RECORDS FOR THIS TASK section start

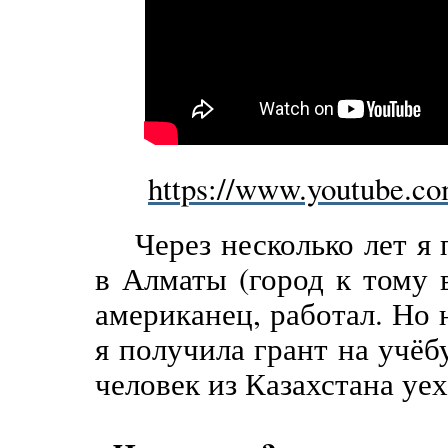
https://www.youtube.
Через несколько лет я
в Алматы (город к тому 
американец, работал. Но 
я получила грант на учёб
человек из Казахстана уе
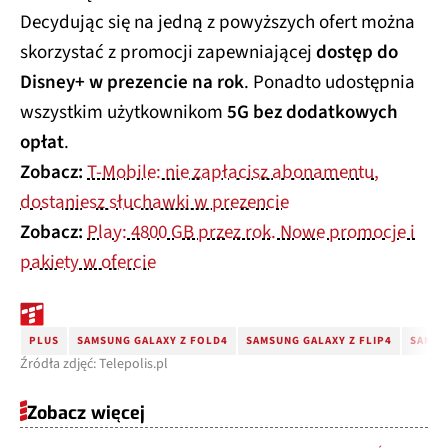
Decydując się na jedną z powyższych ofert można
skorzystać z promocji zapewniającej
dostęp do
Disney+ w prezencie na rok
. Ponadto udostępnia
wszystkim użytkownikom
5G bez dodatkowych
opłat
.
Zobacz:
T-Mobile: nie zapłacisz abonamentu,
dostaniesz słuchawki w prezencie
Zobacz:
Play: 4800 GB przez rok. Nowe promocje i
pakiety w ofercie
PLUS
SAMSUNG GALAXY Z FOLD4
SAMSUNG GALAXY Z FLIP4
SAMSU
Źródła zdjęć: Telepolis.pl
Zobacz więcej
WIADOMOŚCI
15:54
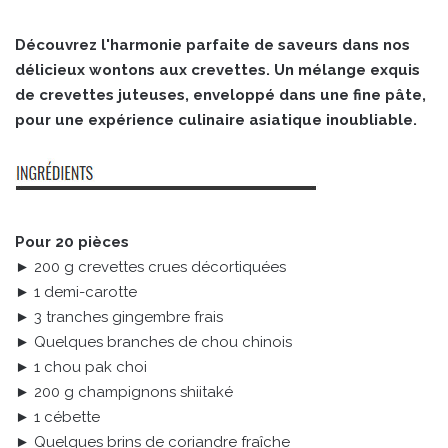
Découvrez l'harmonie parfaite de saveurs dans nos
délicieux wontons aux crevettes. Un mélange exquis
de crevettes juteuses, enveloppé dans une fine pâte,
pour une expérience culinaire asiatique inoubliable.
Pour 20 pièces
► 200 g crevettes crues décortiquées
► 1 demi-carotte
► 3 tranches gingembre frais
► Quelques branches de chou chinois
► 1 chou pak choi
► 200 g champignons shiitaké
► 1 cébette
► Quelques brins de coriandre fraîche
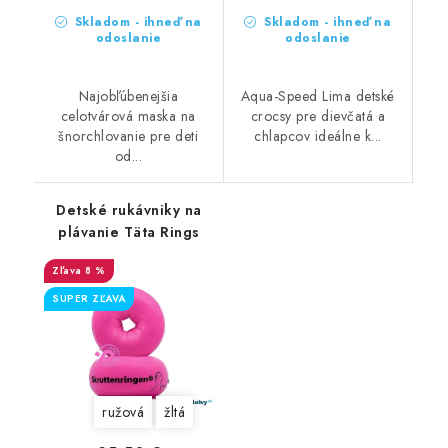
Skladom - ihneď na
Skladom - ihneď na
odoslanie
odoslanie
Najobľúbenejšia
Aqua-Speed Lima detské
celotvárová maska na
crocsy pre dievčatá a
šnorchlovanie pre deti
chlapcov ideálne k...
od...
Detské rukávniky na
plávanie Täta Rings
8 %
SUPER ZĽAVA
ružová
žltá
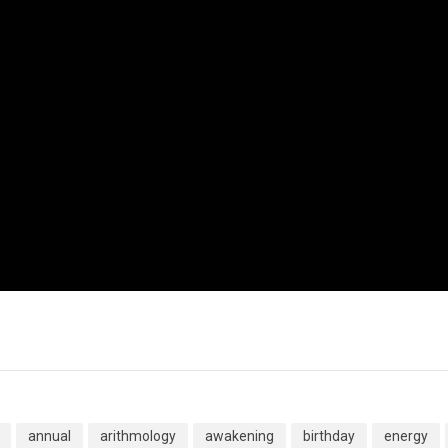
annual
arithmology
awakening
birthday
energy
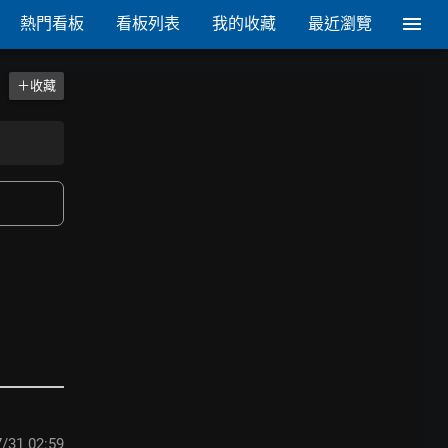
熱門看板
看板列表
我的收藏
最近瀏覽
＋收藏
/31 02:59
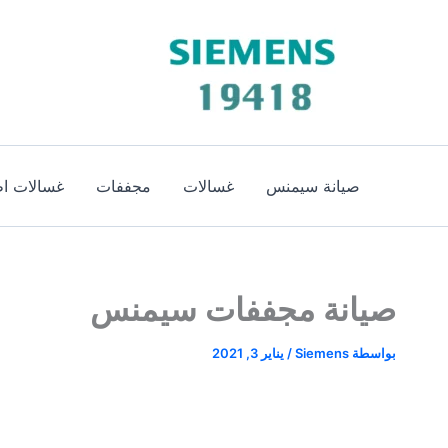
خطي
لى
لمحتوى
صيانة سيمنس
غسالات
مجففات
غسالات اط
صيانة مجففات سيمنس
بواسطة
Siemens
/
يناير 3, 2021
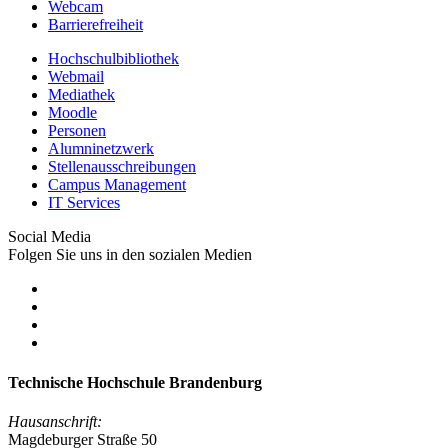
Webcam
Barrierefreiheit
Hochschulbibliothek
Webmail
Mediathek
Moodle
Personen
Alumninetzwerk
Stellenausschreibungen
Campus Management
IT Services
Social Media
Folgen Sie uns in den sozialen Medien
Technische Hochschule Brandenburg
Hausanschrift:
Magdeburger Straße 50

RECORDS FOR THIS TASK section end

> _WHAT THE TASK REQUIRES_: In the data above, each line holding "Quelques" is to be found and copied.

> _ANSWER SECTION_:
► Quelques branches de chou chinois
► Quelques brins de coriandre fraîche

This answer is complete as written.